Acara berlangsung khidmat dan dihadiri sejumlah tokoh penting, termasuk Wali Kota Blitar, perwakilan Pemerintah Provinsi Jawa Timur melalui Bakesbangpol, serta Koordinator Pusat BEM Nusantara, Muksin Mahu. Kehadiran mereka menegaskan dukungan penuh terhadap eksistensi mahasiswa sebagai mitra kritis pemerintah dan penggerak perubahan sosial.
Muhammad Zainnur Abdillah, Koordinator Daerah BEM Nusantara Jawa Timur yang baru dikukuhkan, menegaskan bahwa pengukuhan ini bukan sekadar seremoni. Menurutnya, momen ini adalah deklarasi komitmen untuk memperkuat peran mahasiswa dalam pembangunan daerah maupun gerakan sosial.
“Pengukuhan ini bukan sekadar seremonial, tetapi deklarasi komitmen kami untuk memperkuat peran mahasiswa sebagai mitra kritis pemerintah dan penggerak perubahan sosial,” ujar Zainnur dalam sambutannya.
Pria yang juga menjabat Presiden Mahasiswa Universitas Merdeka Madiun itu memaparkan tiga misi utama kepengurusan baru: penguatan literasi kebangsaan, kolaborasi lintas kampus, serta akselerasi gerakan sosial yang berdampak nyata bagi masyarakat.
Lebih jauh, Zainnur menekankan bahwa pengukuhan ini menjadi momentum penting untuk meneguhkan peran strategis mahasiswa dalam pengambilan kebijakan dan gerakan sosial. “Kami siap membawa suara mahasiswa Jawa Timur lebih lantang, lebih terarah, dan lebih solutif,” tegasnya.
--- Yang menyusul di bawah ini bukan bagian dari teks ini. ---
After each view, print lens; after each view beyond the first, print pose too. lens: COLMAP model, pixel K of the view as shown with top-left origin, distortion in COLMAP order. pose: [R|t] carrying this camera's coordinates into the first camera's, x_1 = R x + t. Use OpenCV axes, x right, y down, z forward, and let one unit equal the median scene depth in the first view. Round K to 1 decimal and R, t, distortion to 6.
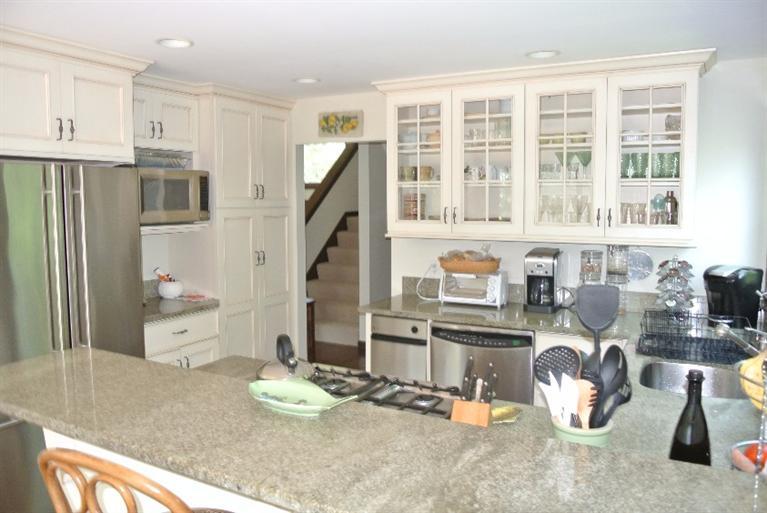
lens RADIAL K [[605.7, 0, 384.9], [0, 605.7, 254.3], [0, 0, 1]] dist [-0.036061, 0.007888]
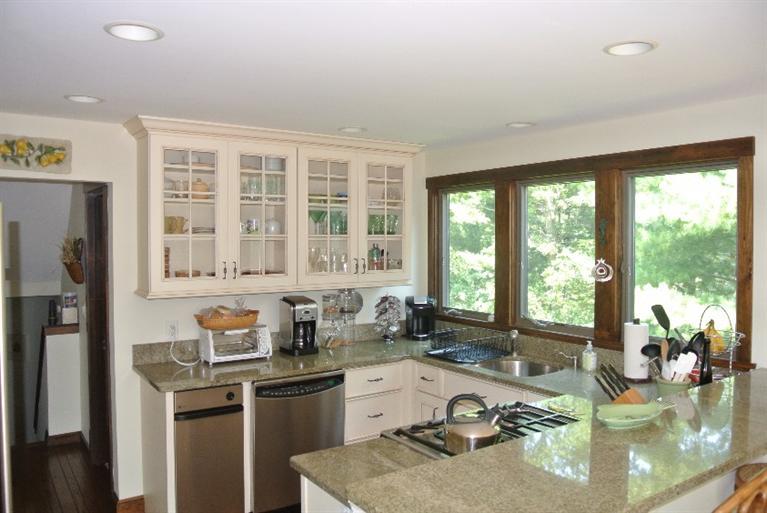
lens RADIAL K [[605.7, 0, 385.8], [0, 605.7, 255.8], [0, 0, 1]] dist [-0.036061, 0.007888]
pose [[0.469322, -0.011138, 0.882957, -0.623315], [0.090002, 0.995316, -0.035284, -0.030415], [-0.878429, 0.096028, 0.468126, 0.339093]]
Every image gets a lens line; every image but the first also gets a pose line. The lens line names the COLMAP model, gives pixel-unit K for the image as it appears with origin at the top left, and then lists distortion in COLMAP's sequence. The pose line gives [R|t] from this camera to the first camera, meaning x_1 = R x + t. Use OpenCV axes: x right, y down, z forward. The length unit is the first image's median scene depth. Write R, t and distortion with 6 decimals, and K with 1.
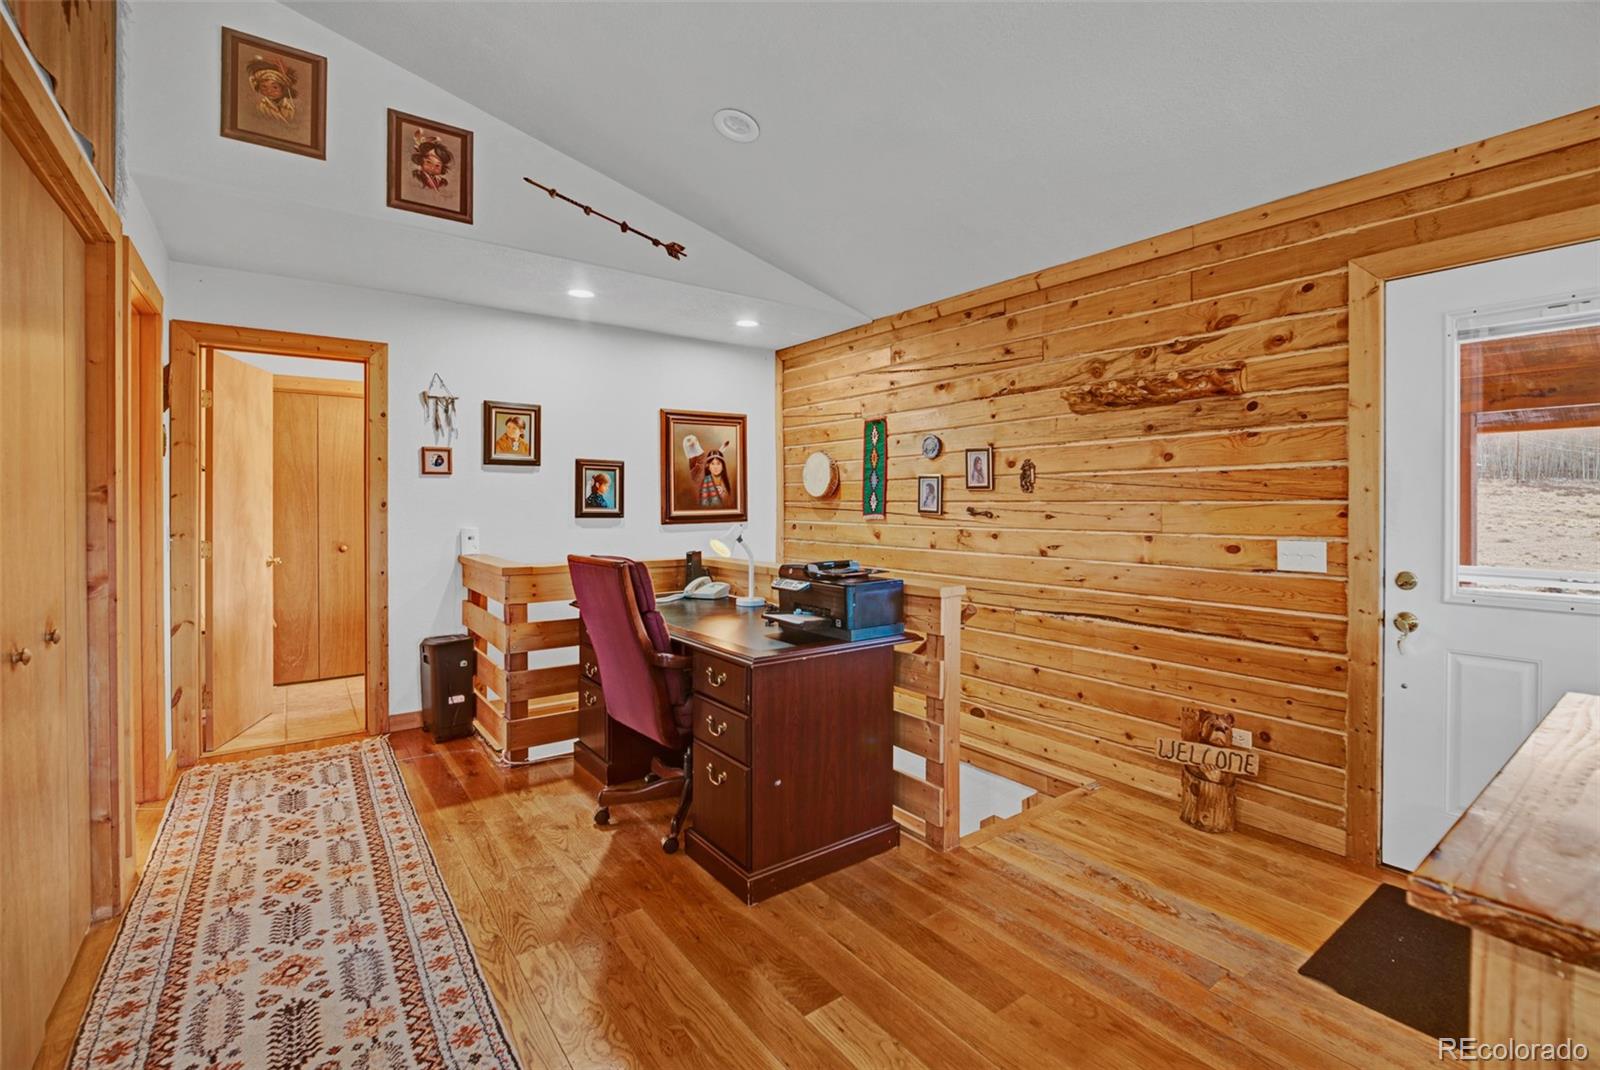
lens RADIAL K [[700.9, 0, 793.8], [0, 700.9, 482.0], [0, 0, 1]] dist [-0.012418, -0.000165]
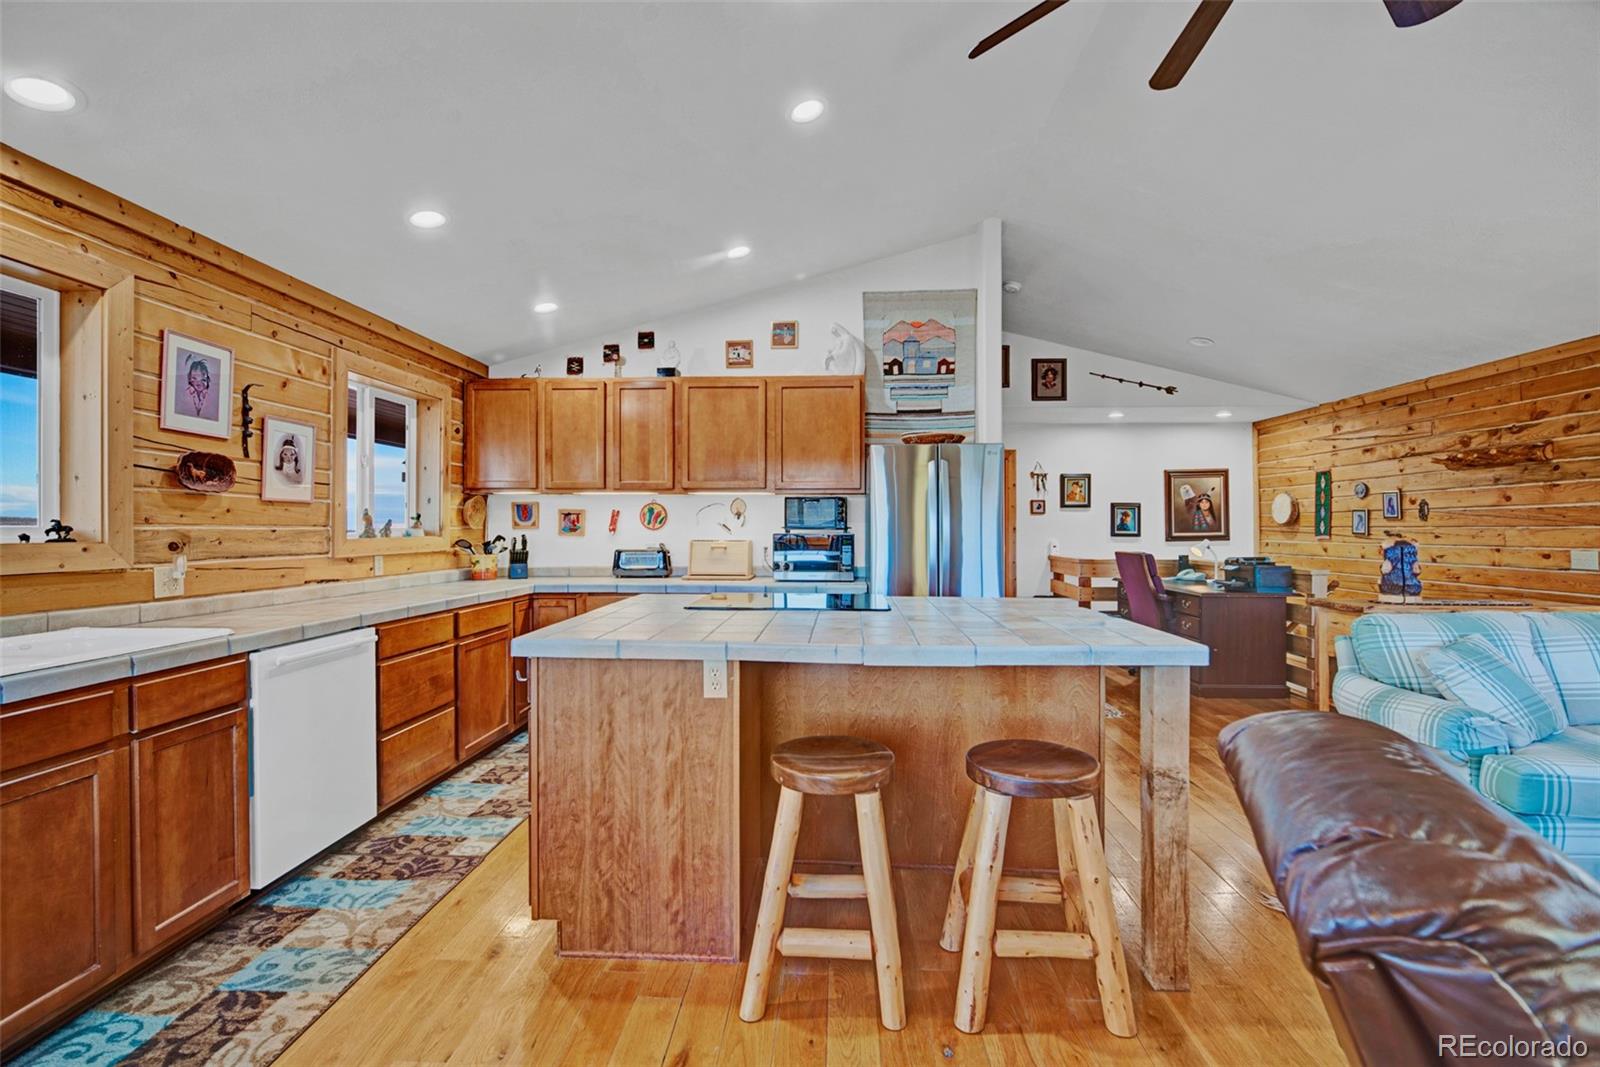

Dengan dikukuhkannya pengurus BEM Nusantara Jatim, gerakan mahasiswa di Jawa Timur mendapat napas baru. Provinsi yang dikenal sebagai episentrum pergerakan intelektual ini kembali menunjukkan bahwa mahasiswa tetap relevan, berpengaruh, dan mampu menjadi kompas moral dalam dinamika kebangsaan yang semakin kompleks.